Konzert 5 - Philharmonische Gesellschaft Paderborn e.V.

Konzert 5

 / Kaiserpfalz

Sandor Javorkai / Violine
Adam Javorkai / Violoncello
Clara Biermasz / Klavier

Csárdás & Co "musikalische Erzählungen aus der Puszta "
u.a.

Joseph Haydn (1732 - 1809)
Klaviertrio Nr. 39 G-Dur Hob. XV/25 “all´ ongarese

Franz Liszt (1811 - 1886)
Rhapsodie Nr. 2 für Klavier

Jenő Hubay (1858 - 1937)
Scenes de la Csárda für Violine und Klavier

Pablo Sarasate (1844 - 1908)
Zigeunerweisen, Carmen Fantasie

Grigoras Dinicu (1889 - 1949)
Hora Staccato

Johannes Brahms (1833 - 1897)
Ungarische Tänze Nr. 1,2,5 für Violine und Klavier

Vittorio Monti (1868 - 1922)
Csárdás

Das Javorkai Trio spielt in der Kaizerpfalz Paderborn eine Huldigung an die weiten Ebenen Ungarns. Die Verbindung aus Natur, bäuerlichem Leben, dem Tanz und der ausgelassenen Lebensfreude, die im Bild des „Zigeunerlebens" vor allem im 19. und 20. Jahrhundert einen besonderen Reiz ausübte, hat auch viele Musiker zu tänzerischen Kompositionen angeregt. Wahrscheinlich waren es die Impressionen der Ungarischen Verbunkos an Haydns Fenster in Esterháza die ihn zum Rondo seines „Trio all Ungerese“ inspirierte. Sicher von Ungarn geträumt hat Johannes Brahms, als er seine Ungarischen Tänze, inspiriert von dem Ungarischen Geiger Eduard Reményi schrieb.
Ganz ohne Traumvorstellungen von der Puszta hingengen kam Béla Bartók aus, als er die unverfälschte, raue Bauernmusik seiner Heimat in seiner Musik verarbeitete.
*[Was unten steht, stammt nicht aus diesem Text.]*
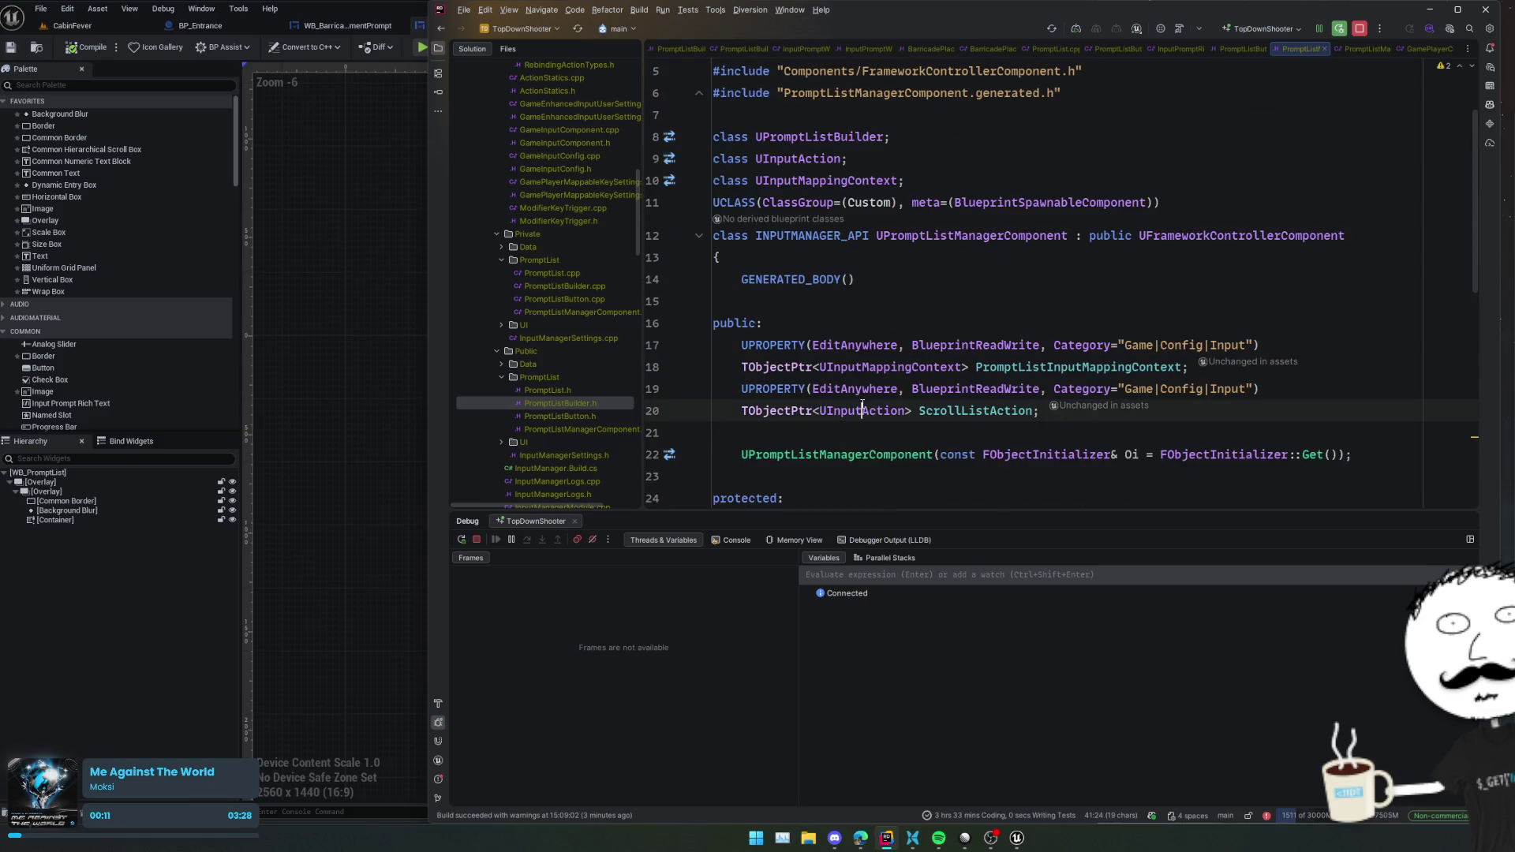
- Duplicate the ScrollListAction property block and change the copy's category to Game|State
left_click_drag(714, 432, 1337, 347)
left_click_drag(714, 388, 714, 433)
key("ctrl+d")
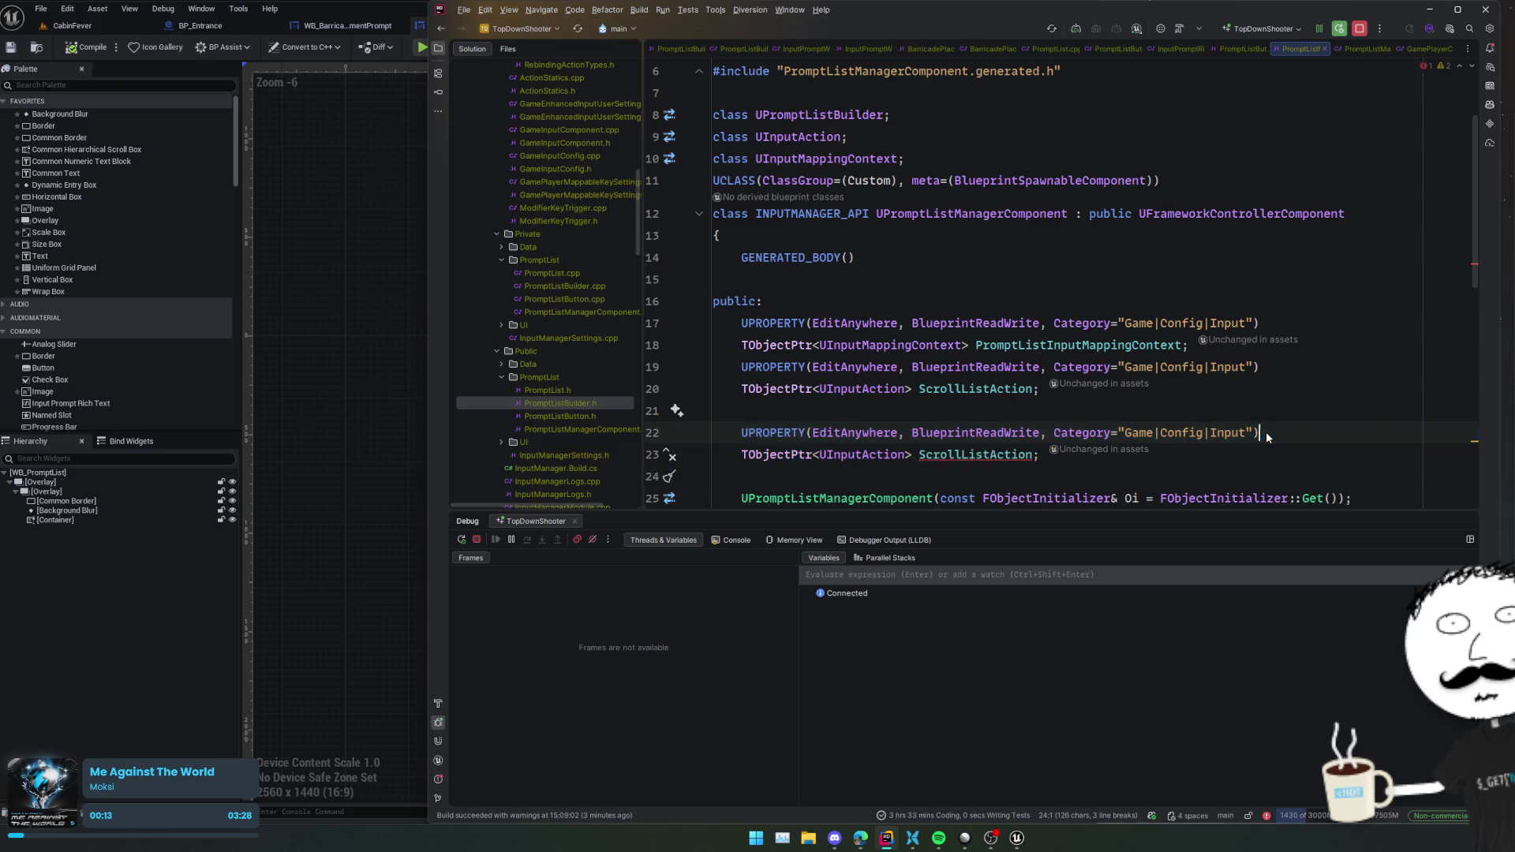
double_click(1176, 430)
type("State")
Die Brüder Sandor und Adam Javorkai stammen aus einer ungarischen Familie, aus der seit acht Generationen Musiker hervorgehen, sowohl in der klassischen Musik als auch im Bereich der Volksmusik. Die Brüder können sowohl als Solist als auch als Duo und Trio eine beeindruckende, von Preisen und Auszeichnungen gesäumte internationale Karriere vorweisen. So wurde Adam Javorkai u.a. 1990, 1993 und 1996 jeweils 1. Preisträger des Nationalen Cellowettbewerbs in Ungarn. 1998 erhielt er den Bohuslav-Martinů-Preis der Internationalen Sommerakademie Prag-Wien-Budapest und 2000 die Anerkennungspreise „Cellist des Jahres“ sowie „Bester Interpret slowenischer Kompositionen“, vergeben vom Verein der Slowenischen Komponisten.
Die niederländische Pianistin Clara Biermasz studierte an der Franz Liszt Akademie in Budapest und begegnete dort den Brüdern Javorkai, mit denen sie seit 2008 zusammenarbeitet.